** Work request **
Count the lines in the records that hold the string "Συρία". Only the number should be given.

** Provided data **
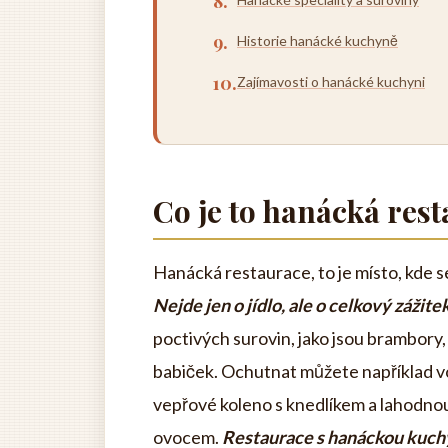
Historie hanácké kuchyně
Zajímavosti o hanácké kuchyni
Co je to hanácká res
Hanácká restaurace, to je místo, kde 
Nejde jen o jídlo, ale o celkový zážit
poctivých surovin, jako jsou brambory,
babiček. Ochutnat můžete například vo
vepřové koleno s knedlíkem a lahodno
ovocem.
Restaurace s hanáckou kuchyní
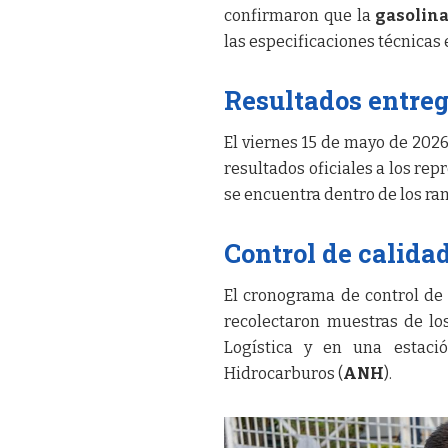
confirmaron que la
gasolin
las especificaciones técnicas 
Resultados entre
El viernes 15 de mayo de 2026
resultados oficiales a los re
se encuentra dentro de los ra
Control de calida
El cronograma de control de 
recolectaron muestras de l
Logística y en una estaci
Hidrocarburos (
ANH
).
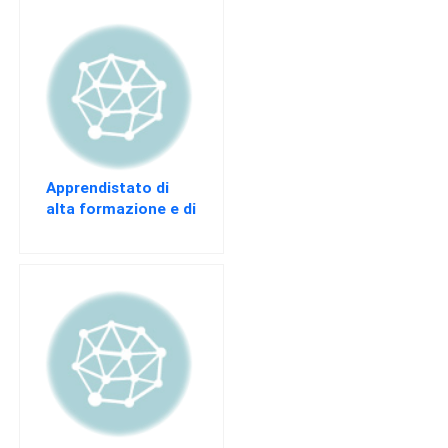
EVENTI
AREA
RISERVATA
Apprendistato di
alta formazione e di
ricerca: disciplina e
vantaggi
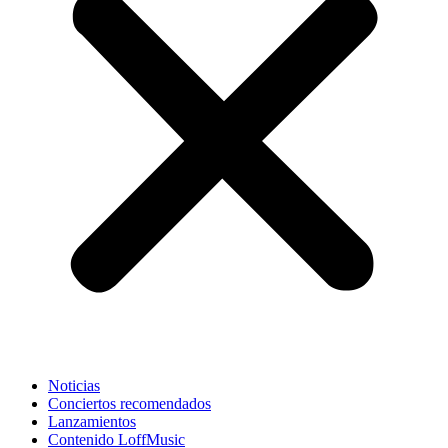
Noticias
Conciertos recomendados
Lanzamientos
Contenido LoffMusic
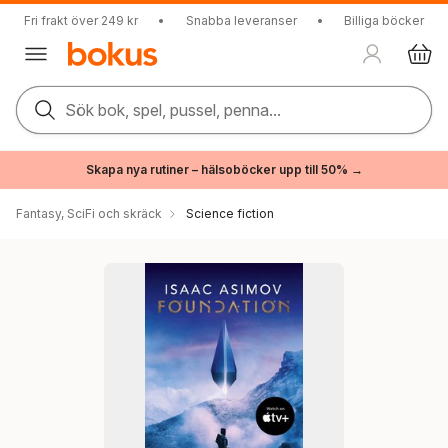
Fri frakt över 249 kr
•
Snabba leveranser
•
Billiga böcker
Sök bok, spel, pussel, penna...
Skapa nya rutiner – hälsoböcker upp till 50% →
Fantasy, SciFi och skräck
Science fiction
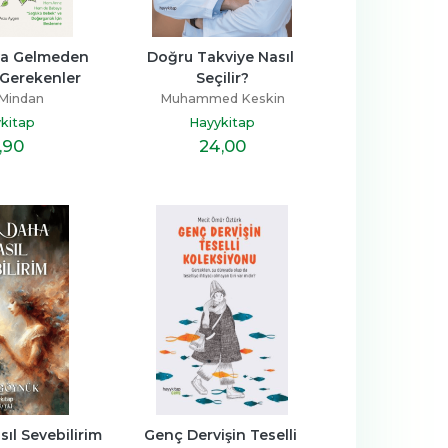
a Gelmeden 
Doğru Takviye Nasıl 
Gerekenler
Seçilir?
Mindan
Muhammed Keskin
kitap
Hayykitap
,90
24
,00
ıl Sevebilirim
Genç Dervişin Teselli 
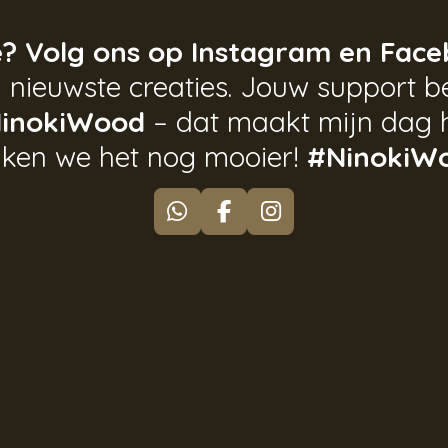
e? Volg ons op Instagram en Face
 nieuwste creaties. Jouw support be
inokiWood
– dat maakt mijn dag 
ken we het nog mooier!
#NinokiW
W
F
I
h
a
n
a
c
s
t
e
t
s
b
a
A
o
g
p
o
r
p
k
a
m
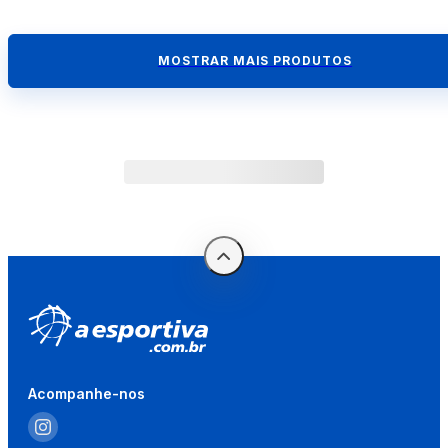
MOSTRAR MAIS PRODUTOS
Acompanhe-nos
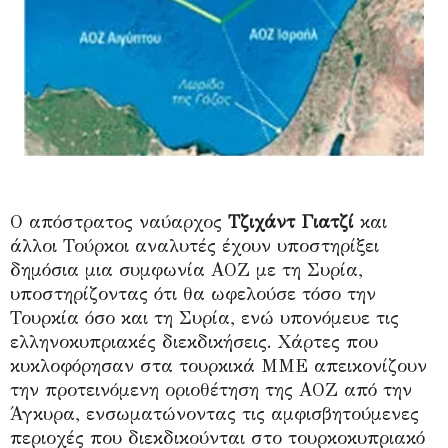
Ο απόστρατος ναύαρχος
Τζιχάντ Γιατζί
και
άλλοι Τούρκοι αναλυτές έχουν υποστηρίξει
δημόσια μια συμφωνία ΑΟΖ με τη Συρία,
υποστηρίζοντας ότι θα ωφελούσε τόσο την
Τουρκία όσο και τη Συρία, ενώ υπονόμευε τις
ελληνοκυπριακές διεκδικήσεις. Χάρτες που
κυκλοφόρησαν στα τουρκικά ΜΜΕ απεικονίζουν
την προτεινόμενη οριοθέτηση της ΑΟΖ από την
Άγκυρα, ενσωματώνοντας τις αμφισβητούμενες
περιοχές που διεκδικούνται στο τουρκοκυπριακό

** Expected answer **
2